## Data shown
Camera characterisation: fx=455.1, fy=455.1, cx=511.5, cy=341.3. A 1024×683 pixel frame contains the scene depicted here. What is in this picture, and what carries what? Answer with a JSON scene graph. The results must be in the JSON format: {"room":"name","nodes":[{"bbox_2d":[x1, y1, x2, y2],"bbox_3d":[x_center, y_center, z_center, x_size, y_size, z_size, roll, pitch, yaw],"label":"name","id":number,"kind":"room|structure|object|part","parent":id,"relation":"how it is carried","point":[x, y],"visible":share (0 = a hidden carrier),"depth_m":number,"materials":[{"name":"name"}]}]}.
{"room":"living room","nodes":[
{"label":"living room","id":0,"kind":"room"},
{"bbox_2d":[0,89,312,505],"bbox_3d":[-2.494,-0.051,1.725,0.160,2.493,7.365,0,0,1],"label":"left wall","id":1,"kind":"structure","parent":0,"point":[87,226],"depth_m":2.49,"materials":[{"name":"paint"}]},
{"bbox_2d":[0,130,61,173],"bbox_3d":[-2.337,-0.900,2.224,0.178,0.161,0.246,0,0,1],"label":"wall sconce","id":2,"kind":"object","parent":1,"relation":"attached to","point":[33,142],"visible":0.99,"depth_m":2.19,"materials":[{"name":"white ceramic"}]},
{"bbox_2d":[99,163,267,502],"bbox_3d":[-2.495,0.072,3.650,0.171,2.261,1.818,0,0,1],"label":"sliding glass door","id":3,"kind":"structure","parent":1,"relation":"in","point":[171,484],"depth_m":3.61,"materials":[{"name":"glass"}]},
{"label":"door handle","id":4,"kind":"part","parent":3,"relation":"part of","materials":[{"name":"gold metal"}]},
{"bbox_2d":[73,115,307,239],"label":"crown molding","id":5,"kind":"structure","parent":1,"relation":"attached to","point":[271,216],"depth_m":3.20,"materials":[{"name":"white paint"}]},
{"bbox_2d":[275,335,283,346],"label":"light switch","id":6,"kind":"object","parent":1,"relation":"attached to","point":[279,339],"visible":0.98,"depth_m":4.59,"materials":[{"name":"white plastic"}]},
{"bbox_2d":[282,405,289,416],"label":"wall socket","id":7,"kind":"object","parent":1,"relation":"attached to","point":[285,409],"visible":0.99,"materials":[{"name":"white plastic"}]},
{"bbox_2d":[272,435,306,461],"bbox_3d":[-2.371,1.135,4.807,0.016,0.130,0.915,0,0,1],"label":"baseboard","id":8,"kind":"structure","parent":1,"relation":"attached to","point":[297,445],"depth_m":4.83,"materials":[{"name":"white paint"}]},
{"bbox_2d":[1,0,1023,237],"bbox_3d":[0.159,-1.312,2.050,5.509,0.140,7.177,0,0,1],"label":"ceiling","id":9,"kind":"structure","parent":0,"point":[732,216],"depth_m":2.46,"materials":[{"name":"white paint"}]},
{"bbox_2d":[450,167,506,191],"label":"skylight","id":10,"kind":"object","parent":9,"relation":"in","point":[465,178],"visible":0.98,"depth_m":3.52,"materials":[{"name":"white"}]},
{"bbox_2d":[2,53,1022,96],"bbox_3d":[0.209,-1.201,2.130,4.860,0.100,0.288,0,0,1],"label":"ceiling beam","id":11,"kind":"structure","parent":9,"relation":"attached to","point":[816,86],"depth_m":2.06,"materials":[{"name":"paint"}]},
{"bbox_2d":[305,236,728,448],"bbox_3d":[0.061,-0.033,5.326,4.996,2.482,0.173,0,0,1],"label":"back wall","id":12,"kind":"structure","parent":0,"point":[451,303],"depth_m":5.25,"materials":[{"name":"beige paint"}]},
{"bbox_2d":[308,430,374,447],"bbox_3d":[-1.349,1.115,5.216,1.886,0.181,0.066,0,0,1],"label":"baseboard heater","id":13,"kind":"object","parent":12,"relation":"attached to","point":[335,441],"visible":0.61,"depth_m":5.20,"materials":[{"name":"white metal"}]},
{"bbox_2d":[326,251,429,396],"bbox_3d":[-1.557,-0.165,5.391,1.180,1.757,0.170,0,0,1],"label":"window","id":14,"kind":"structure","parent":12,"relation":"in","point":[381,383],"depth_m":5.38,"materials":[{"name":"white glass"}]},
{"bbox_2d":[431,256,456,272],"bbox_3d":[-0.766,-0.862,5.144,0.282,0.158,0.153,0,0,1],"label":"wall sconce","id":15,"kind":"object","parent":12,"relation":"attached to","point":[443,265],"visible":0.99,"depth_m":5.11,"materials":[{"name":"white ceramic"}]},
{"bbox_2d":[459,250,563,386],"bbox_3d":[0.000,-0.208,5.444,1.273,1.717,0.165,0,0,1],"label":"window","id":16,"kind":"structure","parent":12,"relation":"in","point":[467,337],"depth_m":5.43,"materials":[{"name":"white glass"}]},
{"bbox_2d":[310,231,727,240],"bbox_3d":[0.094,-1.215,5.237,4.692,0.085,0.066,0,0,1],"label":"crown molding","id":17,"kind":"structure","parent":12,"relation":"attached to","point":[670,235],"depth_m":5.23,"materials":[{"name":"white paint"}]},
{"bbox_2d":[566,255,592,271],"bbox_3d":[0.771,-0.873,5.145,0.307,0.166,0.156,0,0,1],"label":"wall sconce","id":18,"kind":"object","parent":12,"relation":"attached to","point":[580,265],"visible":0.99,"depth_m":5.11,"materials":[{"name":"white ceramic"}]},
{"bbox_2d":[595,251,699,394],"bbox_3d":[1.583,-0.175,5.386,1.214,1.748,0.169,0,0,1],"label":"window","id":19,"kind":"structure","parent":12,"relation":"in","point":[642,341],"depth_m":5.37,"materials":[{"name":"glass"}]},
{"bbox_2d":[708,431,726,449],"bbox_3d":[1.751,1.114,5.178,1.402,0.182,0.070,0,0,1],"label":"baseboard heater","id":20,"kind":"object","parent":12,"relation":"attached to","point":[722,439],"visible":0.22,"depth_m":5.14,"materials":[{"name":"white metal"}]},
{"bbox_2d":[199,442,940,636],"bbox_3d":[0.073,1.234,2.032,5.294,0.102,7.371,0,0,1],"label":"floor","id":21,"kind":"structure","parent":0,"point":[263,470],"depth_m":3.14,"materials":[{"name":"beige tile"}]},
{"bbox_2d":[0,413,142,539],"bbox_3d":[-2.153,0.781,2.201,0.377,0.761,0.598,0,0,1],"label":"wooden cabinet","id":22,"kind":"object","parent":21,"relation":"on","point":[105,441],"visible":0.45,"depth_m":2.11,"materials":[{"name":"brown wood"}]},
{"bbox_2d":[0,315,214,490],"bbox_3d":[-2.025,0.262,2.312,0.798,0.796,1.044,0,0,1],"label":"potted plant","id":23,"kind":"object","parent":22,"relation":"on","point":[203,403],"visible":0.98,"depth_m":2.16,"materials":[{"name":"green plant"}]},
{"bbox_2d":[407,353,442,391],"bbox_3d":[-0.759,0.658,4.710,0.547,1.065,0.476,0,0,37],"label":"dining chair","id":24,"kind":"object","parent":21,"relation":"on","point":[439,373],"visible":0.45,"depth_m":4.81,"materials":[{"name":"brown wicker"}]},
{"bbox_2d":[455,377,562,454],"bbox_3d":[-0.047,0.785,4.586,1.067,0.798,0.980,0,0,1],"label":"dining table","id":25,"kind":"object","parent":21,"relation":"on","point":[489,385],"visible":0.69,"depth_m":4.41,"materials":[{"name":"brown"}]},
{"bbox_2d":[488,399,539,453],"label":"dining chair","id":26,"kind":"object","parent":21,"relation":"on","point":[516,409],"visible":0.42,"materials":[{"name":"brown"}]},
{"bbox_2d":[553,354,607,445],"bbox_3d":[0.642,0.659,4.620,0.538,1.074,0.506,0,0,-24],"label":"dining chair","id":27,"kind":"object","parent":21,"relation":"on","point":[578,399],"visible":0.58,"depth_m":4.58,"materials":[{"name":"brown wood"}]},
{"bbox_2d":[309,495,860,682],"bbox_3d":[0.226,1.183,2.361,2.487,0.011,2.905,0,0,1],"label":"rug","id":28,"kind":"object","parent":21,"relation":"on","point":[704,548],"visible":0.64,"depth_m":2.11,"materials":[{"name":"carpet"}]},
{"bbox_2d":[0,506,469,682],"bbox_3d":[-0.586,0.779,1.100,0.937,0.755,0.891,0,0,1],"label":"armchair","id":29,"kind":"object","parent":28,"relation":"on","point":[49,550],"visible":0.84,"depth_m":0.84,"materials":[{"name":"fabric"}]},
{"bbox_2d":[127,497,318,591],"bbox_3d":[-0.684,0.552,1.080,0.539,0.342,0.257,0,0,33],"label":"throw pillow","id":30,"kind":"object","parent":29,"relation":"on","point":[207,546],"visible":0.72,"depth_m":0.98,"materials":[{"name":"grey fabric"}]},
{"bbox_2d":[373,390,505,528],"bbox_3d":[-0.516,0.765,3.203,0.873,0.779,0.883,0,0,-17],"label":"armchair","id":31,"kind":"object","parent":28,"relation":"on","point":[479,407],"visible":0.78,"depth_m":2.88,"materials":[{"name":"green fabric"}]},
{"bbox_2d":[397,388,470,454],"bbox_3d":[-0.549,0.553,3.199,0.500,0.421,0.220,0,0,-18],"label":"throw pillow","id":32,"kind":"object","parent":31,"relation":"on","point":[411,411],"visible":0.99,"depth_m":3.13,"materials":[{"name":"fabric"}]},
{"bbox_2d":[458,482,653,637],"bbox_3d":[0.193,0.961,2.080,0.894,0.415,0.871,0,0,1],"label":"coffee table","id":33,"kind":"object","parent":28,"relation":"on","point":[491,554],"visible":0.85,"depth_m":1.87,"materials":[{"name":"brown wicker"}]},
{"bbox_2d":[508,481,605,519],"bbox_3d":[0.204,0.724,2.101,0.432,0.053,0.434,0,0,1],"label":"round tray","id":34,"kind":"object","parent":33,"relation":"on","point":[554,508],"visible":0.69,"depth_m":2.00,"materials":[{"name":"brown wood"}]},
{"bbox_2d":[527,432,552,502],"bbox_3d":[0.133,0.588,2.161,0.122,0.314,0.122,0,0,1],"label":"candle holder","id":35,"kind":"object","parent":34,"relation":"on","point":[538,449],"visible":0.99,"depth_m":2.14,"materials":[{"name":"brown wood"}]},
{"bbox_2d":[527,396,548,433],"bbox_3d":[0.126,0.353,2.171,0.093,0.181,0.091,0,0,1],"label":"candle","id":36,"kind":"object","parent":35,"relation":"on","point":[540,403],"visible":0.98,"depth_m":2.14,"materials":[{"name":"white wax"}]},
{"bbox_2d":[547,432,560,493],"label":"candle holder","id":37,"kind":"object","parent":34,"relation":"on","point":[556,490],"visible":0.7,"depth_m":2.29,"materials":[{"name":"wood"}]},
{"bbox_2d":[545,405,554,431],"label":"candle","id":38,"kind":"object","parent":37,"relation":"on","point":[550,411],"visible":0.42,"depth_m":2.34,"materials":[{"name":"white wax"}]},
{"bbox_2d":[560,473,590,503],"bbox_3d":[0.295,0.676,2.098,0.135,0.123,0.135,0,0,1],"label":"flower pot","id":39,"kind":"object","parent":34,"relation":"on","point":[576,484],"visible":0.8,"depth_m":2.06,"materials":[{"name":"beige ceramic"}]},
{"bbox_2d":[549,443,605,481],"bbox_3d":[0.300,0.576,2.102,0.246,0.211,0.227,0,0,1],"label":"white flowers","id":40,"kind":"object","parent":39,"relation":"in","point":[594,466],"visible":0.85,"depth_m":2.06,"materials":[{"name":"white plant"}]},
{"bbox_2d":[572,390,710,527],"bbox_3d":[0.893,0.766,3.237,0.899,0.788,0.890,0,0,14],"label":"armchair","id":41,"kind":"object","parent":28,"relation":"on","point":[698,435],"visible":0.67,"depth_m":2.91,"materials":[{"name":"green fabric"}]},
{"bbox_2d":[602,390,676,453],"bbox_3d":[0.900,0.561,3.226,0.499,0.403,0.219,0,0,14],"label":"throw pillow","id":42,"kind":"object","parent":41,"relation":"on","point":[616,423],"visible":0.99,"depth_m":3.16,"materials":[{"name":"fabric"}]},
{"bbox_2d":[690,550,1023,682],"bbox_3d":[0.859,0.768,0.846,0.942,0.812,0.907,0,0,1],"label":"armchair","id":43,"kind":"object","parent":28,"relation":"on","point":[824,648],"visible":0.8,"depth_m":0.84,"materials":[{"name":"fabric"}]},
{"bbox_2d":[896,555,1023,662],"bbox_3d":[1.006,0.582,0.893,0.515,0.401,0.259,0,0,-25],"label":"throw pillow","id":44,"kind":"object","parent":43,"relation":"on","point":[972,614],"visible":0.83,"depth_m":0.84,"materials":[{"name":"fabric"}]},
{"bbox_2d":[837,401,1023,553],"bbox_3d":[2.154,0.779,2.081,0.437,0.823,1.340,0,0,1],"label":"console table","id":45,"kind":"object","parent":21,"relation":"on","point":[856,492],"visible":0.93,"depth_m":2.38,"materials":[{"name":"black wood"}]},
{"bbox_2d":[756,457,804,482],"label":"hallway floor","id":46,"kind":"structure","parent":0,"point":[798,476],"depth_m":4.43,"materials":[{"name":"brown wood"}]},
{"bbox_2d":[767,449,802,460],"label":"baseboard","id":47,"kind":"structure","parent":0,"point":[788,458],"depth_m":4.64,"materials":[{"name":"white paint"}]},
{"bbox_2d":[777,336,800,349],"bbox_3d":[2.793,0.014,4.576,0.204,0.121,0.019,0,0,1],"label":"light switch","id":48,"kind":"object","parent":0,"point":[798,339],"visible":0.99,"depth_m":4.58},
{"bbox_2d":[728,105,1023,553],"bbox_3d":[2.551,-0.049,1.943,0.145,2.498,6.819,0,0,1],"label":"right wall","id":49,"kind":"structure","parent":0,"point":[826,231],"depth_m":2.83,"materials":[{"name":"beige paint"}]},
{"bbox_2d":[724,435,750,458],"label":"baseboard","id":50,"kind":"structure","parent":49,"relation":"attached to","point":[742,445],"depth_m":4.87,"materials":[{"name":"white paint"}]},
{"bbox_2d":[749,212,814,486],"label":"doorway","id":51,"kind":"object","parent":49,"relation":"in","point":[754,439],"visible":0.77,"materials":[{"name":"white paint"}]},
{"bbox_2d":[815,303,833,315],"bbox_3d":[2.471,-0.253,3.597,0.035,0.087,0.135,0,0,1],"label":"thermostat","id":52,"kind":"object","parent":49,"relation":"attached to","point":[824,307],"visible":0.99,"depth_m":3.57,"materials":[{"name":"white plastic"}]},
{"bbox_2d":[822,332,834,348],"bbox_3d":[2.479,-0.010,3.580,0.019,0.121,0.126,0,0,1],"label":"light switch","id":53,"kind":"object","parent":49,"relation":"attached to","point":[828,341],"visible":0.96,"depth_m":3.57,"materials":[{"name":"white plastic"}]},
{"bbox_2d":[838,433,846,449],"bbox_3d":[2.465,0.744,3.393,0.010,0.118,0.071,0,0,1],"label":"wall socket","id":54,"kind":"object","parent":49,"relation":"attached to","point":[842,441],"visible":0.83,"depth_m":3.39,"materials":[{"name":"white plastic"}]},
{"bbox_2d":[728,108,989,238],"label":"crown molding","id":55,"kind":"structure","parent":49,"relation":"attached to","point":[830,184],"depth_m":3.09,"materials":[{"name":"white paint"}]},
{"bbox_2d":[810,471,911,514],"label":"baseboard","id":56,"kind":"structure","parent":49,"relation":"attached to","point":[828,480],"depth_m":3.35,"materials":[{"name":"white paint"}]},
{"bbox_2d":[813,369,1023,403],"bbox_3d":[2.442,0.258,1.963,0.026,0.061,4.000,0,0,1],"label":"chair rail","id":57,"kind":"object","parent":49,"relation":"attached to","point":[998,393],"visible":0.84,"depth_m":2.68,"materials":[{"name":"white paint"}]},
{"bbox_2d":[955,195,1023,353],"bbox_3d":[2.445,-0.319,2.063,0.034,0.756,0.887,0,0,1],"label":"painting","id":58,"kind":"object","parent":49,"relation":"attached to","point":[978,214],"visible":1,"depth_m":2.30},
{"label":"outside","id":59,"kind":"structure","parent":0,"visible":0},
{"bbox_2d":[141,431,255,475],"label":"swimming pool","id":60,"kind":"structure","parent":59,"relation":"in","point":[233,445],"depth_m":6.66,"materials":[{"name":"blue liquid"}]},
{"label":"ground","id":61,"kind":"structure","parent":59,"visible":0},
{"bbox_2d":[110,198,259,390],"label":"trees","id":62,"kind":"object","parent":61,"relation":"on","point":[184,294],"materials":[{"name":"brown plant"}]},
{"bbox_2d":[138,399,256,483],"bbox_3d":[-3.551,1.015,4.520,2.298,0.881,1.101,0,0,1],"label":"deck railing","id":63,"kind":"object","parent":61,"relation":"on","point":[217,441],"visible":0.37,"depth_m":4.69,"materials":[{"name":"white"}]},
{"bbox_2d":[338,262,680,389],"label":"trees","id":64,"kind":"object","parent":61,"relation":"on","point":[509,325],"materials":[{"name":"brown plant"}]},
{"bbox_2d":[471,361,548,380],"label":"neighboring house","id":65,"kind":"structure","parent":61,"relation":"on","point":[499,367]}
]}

## Exercise aim
Gather each line of the records holding the string "trees".

## Reply to the exercise
{"bbox_2d":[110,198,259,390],"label":"trees","id":62,"kind":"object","parent":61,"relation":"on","point":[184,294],"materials":[{"name":"brown plant"}]},
{"bbox_2d":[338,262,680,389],"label":"trees","id":64,"kind":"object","parent":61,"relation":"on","point":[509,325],"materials":[{"name":"brown plant"}]},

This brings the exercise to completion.